» ACTION ITEM A
In the delivery terms below, replace "provisions" with "clauses" and write out the passage that starts with the words "1.        General provisions" and ends with "provisions or agreements.".

» TEXT SEGMENT

Draka Comteq Berlin GmbH & Co. KG

Download General Terms - Abroad

 

Abroad

Issued April 2005

1.        General provisions

1.1. The following general terms and conditions of delivery shall govern the legal relationship of Draka Comteq Berlin GmbH & Co. KG and its contracting parties, referred to as 'customer' in the following, except as otherwise provided for by individual contractual regulations.  

1.2. To all business with customers who are non-consumers as defined by paragraph 310, subparagraph 1 of the German Civil Code regarding the delivery of cable factory products, these provisions shall apply exclusively. Diverging or complementary provisions of the customer as well as collateral agreements shall be binding only if we have confirmed those provisions or agreements in writing. In all other cases, we herewith object to such provisions or agreements.

1.3. Special provisions shall apply to any installation or commercial services; the customer can obtain these provisions at any time from us, or they are attached to these general terms and conditions.

 

2.        Order and acceptance

2.1. A contract between the customer and our company shall be concluded only by our written confirmation of the order placed by the customer. Our written confirmation of the order shall be authoritative for the scope of the delivery or service.

2.2. Our offers are made without obligation; they shall be not binding for subsequent orders.

 

3.        Time for delivery

3.1. Times for delivery shall be binding only if we have confirmed these times expressly and in writing as binding.

3.2. A precondition for observing the time of delivery is the timely and correct fulfilment of the customer's obligations, particularly the making of the agreed payments and, if applicable, the rendition of agreed guarantees.

3.3. The time of delivery shall be deemed observed if the customer is notified that the goods are ready for shipment or if the items to be delivered have left the factory.

3.4. The time of delivery shall be extended in case of measures taken within the scope of industrial actions, particularly strike and lock-out, and in case of the occurrence of unpredictable impediments beyond our control, e.g. interruptions of operations, delays in the delivery of essential materials, if such impediments have a significant provable effect on the delivery of the items to be delivered. This shall be true also if such measures and impediments occur at the sub-contractors. The time of delivery shall be extended in accordance with the duration of such measures and impediments.

3.5. We shall also not be held responsible for the aforementioned circumstances if they occur in the course of an already existing delay. In urgent cases, we will notify the customer as soon as possible of the start and end dates of such impediments.

3.6. In other respects the customer, in the case of a delay for which we shall be responsible, shall be entitled to enforce additional rights not before a period of grace, granted by the customer, of at least three weeks after the occurrence of the delay has expired without results.

 

4.        Scope of delivery

4.1. We shall reserve the right during the time of delivery to make changes in construction and design, which are a result of technical enhancements or legal requirements or changes made by the producer, as long as the item of delivery will not be significantly altered and the customer can reasonably be expected to accept the items.

4.2. The delivery of differences plus and minus in length shall be acceptable up to a deviation of 5%.  The basis for the settlement of accounts shall be the amount delivered.  However, the customer shall not have any claim to a subsequent delivery of a missing amount, to damages or to cancellation of the contract.

4.3. Delivery by instalments shall be acceptable, if they do not result in disadvantages with respect to the use of the item.

» SUPPLIED RECORDS
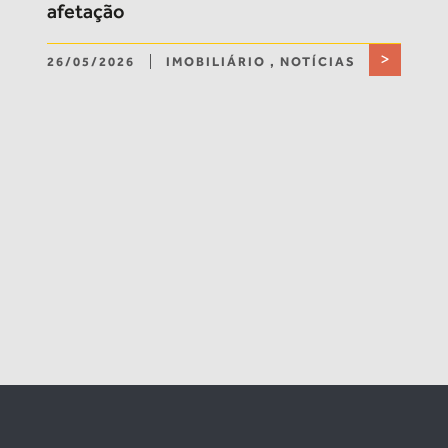
afetação
>
26/05/2026
IMOBILIÁRIO
,
NOTÍCIAS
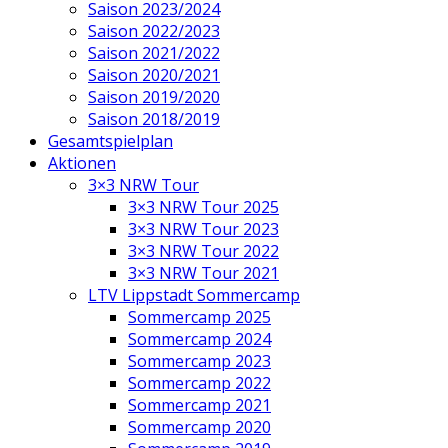
Saison 2023/2024
Saison 2022/2023
Saison 2021/2022
Saison 2020/2021
Saison 2019/2020
Saison 2018/2019
Gesamtspielplan
Aktionen
3×3 NRW Tour
3×3 NRW Tour 2025
3×3 NRW Tour 2023
3×3 NRW Tour 2022
3×3 NRW Tour 2021
LTV Lippstadt Sommercamp
Sommercamp 2025
Sommercamp 2024
Sommercamp 2023
Sommercamp 2022
Sommercamp 2021
Sommercamp 2020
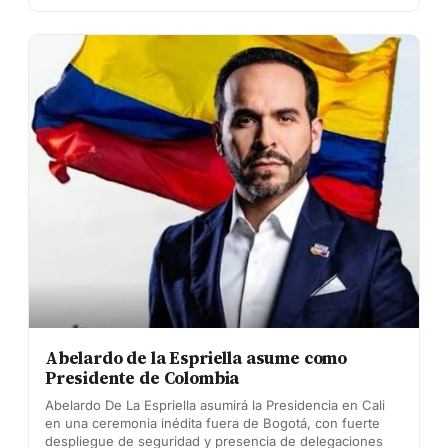
Abelardo de la Espriella asume como
Presidente de Colombia
Abelardo De La Espriella asumirá la Presidencia en Cali
en una ceremonia inédita fuera de Bogotá, con fuerte
despliegue de seguridad y presencia de delegaciones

» ACTION ITEM B
Extract every line of the Block 1 listing word for word, leaving out the picture entries.

» RESPONSE A
1.        General clauses

1.1. The following general terms and conditions of delivery shall govern the legal relationship of Draka Comteq Berlin GmbH & Co. KG and its contracting parties, referred to as 'customer' in the following, except as otherwise provided for by individual contractual regulations.  

1.2. To all business with customers who are non-consumers as defined by paragraph 310, subparagraph 1 of the German Civil Code regarding the delivery of cable factory products, these clauses shall apply exclusively. Diverging or complementary clauses of the customer as well as collateral agreements shall be binding only if we have confirmed those clauses or agreements in writing. In all other cases, we herewith object to such clauses or agreements.

» RESPONSE B
afetação
>
26/05/2026
IMOBILIÁRIO
,
NOTÍCIAS
Saison 2023/2024
Saison 2022/2023
Saison 2021/2022
Saison 2020/2021
Saison 2019/2020
Saison 2018/2019
Gesamtspielplan
Aktionen
3×3 NRW Tour
3×3 NRW Tour 2025
3×3 NRW Tour 2023
3×3 NRW Tour 2022
3×3 NRW Tour 2021
LTV Lippstadt Sommercamp
Sommercamp 2025
Sommercamp 2024
Sommercamp 2023
Sommercamp 2022
Sommercamp 2021
Sommercamp 2020
Abelardo de la Espriella asume como
Presidente de Colombia
Abelardo De La Espriella asumirá la Presidencia en Cali
en una ceremonia inédita fuera de Bogotá, con fuerte
despliegue de seguridad y presencia de delegaciones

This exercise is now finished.